Our report on management's assessment of the effectiveness of internal control over financial reporting and the effectiveness of internal control over financial reporting as of December 31, 2004, expresses our opinion that Petroleum Development Corporation did not maintain effective internal control over financial reporting as of December 31, 2004 because of the effect of material weaknesses on the achievement of the objectives of the control criteria and contains an explanatory paragraph that states that management has identified and included in its revised assessment the following material weaknesses as of December 31, 2004:

•         The Company did not have effective policies and procedures, or personnel with sufficient technical expertise to properly account for derivative transactions in accordance with generally accepted accounting principles. Specifically, the Company's policies and procedures relating to derivatives transactions were not designed effectively such that each of the requirements for hedge accounting were evaluated appropriately with respect to the Company's commodity based derivatives and interest rate swap. Additionally, the Company's policies and procedures relating to the derivative transactions entered into on behalf of affiliated partnerships were not adequate to ensure these transactions were recorded properly in the financial statements.

•         The Company did not have effective policies and procedures, or personnel with sufficient technical expertise to ensure compliance with appropriate accounting principles for its oil and gas properties. Specifically, the Company's policies and procedures were not designed effectively to ensure that the calculation of depreciation and depletion and the determination of impairments were performed in accordance with the applicable authoritative accounting guidance.

•         The Company did not have effective policies and procedures, or personnel with sufficient technical expertise to ensure that its accounting for asset retirement obligations complied with generally accepted accounting principles.
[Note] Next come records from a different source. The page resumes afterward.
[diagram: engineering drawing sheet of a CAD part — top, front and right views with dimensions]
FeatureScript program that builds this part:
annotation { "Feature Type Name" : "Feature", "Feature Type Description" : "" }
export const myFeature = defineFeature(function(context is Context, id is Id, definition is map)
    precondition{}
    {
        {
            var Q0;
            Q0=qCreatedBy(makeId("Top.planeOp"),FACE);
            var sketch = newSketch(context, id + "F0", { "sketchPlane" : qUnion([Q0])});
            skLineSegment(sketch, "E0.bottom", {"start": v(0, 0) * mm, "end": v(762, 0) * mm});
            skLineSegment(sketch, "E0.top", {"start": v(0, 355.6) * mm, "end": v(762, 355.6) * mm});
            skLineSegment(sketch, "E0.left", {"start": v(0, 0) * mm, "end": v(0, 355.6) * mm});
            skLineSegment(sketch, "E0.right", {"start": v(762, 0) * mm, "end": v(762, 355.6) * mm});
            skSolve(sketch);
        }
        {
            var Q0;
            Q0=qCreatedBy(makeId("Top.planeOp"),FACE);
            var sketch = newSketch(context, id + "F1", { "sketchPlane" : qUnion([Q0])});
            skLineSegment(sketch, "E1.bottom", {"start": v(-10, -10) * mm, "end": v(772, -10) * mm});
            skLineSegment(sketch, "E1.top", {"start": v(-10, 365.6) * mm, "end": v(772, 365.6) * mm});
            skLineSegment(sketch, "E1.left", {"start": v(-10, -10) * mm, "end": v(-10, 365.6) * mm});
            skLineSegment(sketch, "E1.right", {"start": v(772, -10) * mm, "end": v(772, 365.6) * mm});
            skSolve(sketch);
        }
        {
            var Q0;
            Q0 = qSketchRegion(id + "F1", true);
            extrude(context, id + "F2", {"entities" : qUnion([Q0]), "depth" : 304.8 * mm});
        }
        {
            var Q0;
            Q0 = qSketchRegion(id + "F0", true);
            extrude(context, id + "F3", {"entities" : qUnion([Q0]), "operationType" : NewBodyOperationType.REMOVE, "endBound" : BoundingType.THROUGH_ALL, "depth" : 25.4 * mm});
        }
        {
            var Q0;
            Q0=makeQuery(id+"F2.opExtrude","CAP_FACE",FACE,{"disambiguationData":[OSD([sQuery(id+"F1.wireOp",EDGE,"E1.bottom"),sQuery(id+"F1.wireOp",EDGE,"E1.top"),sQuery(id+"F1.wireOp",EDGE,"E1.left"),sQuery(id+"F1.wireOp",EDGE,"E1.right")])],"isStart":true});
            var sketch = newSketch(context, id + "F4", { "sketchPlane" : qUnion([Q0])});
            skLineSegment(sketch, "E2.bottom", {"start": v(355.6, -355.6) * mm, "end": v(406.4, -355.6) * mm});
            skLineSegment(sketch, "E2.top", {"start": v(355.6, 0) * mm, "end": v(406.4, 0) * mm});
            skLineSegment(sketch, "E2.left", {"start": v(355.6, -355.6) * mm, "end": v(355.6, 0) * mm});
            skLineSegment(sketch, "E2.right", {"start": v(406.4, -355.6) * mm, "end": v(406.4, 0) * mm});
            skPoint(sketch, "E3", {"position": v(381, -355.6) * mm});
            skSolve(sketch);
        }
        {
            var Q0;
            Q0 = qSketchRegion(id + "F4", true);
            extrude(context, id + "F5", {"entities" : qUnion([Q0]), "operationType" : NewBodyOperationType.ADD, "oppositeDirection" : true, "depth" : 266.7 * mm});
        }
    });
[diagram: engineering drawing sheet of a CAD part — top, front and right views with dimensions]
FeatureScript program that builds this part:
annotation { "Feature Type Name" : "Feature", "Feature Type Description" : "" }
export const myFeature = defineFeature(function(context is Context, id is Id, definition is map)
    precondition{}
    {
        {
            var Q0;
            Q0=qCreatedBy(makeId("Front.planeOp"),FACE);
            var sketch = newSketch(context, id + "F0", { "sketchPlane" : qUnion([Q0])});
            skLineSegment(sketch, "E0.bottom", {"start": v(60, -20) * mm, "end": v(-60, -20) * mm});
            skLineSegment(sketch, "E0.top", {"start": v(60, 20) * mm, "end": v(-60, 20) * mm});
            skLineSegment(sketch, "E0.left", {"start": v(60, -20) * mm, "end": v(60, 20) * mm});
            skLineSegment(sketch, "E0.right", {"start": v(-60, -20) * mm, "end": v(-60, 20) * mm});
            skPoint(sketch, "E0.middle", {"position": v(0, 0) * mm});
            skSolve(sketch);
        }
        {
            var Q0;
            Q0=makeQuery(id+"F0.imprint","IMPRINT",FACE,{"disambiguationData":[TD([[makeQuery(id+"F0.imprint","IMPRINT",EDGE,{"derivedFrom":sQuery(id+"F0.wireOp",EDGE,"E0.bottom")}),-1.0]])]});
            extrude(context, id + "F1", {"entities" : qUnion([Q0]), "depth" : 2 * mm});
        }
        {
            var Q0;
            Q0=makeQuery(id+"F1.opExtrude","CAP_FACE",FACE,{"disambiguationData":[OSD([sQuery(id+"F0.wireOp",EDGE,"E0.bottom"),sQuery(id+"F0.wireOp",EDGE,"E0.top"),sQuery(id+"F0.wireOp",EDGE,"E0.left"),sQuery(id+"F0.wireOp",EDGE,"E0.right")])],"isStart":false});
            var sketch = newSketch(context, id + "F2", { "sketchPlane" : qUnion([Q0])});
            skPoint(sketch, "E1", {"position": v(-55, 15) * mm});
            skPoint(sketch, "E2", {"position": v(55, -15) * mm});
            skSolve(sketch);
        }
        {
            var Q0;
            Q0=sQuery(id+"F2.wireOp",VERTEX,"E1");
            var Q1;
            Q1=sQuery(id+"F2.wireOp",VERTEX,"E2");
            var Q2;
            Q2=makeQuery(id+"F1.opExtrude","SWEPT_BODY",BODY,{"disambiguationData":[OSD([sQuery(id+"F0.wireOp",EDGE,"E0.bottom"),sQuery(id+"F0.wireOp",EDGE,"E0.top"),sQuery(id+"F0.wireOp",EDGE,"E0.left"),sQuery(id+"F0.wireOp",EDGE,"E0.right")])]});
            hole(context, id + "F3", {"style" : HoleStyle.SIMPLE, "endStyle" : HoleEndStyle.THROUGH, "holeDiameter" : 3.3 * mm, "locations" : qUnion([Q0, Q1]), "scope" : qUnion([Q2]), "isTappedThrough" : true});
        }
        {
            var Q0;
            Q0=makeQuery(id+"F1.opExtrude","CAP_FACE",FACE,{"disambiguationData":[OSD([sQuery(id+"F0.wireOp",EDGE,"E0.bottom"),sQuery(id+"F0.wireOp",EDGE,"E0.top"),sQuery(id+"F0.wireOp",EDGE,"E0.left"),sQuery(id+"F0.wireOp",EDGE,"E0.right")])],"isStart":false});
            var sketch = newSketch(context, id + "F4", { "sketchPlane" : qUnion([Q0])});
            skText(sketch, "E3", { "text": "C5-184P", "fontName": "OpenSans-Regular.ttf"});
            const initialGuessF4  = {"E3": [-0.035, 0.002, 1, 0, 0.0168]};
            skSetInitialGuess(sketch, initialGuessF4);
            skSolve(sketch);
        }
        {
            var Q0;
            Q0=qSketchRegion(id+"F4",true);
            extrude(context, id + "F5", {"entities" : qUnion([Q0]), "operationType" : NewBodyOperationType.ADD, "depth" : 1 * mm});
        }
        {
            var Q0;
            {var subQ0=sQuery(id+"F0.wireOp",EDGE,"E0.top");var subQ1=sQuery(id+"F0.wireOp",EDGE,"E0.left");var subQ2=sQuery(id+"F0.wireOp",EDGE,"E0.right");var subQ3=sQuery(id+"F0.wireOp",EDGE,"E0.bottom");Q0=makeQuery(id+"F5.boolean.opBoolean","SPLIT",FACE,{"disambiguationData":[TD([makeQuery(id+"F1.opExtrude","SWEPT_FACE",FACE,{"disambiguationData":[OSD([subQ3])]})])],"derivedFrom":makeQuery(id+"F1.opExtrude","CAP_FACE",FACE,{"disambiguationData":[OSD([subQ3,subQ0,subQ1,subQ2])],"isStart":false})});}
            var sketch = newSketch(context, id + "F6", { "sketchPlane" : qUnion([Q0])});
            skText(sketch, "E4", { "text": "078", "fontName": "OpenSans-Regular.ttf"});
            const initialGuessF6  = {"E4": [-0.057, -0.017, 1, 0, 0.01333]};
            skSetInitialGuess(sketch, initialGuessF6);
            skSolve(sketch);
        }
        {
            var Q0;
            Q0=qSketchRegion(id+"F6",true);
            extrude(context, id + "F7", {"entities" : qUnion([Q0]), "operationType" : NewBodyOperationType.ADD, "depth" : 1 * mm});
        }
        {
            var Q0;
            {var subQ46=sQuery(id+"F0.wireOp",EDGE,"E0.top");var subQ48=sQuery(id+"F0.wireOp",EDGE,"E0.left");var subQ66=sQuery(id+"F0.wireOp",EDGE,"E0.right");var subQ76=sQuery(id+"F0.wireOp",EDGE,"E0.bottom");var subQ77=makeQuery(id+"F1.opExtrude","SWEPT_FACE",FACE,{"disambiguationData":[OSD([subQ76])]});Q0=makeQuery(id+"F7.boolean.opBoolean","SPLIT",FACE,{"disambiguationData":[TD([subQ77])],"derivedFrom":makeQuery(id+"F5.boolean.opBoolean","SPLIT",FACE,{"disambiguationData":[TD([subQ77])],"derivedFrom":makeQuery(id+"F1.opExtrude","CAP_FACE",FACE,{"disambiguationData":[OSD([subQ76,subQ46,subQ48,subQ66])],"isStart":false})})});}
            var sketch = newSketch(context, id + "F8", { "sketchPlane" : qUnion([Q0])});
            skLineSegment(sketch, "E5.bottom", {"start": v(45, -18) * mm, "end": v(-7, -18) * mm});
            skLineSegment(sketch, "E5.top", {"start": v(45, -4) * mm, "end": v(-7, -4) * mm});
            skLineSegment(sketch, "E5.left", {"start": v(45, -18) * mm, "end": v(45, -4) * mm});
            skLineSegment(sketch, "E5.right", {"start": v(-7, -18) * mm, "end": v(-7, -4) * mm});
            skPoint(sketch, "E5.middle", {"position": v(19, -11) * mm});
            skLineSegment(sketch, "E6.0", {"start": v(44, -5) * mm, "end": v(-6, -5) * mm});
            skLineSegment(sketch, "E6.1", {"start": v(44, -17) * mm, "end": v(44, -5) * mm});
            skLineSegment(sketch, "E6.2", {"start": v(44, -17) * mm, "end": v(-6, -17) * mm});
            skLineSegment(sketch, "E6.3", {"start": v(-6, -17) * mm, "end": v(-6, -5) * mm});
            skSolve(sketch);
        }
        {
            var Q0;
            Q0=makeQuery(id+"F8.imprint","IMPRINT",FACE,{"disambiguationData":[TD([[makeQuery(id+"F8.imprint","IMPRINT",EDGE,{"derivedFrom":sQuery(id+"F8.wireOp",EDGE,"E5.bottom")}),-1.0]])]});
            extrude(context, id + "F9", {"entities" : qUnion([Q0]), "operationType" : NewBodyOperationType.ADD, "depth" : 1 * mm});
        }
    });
Specifically, the Company's policies and procedures regarding the estimate of the fair value of the asset retirement obligations were not designed effectively to ensure that it was estimated in accordance with FAS No. 143, Asset Retirement Obligations.

•         The Company did not have effective policies and procedures, or personnel with sufficient technical expertise to ensure proper accounting and disclosure for income taxes. Specifically, the Company's policies and procedures did not provide for appropriate supervisory review of permanent and temporary differences to ensure that they were properly reflected and disclosed in the Company's financial statements.

Our report on the consolidated financial statements refers to a restatement of the consolidated financial statements and to a change in the method of accounting for asset retirement obligations in 2003.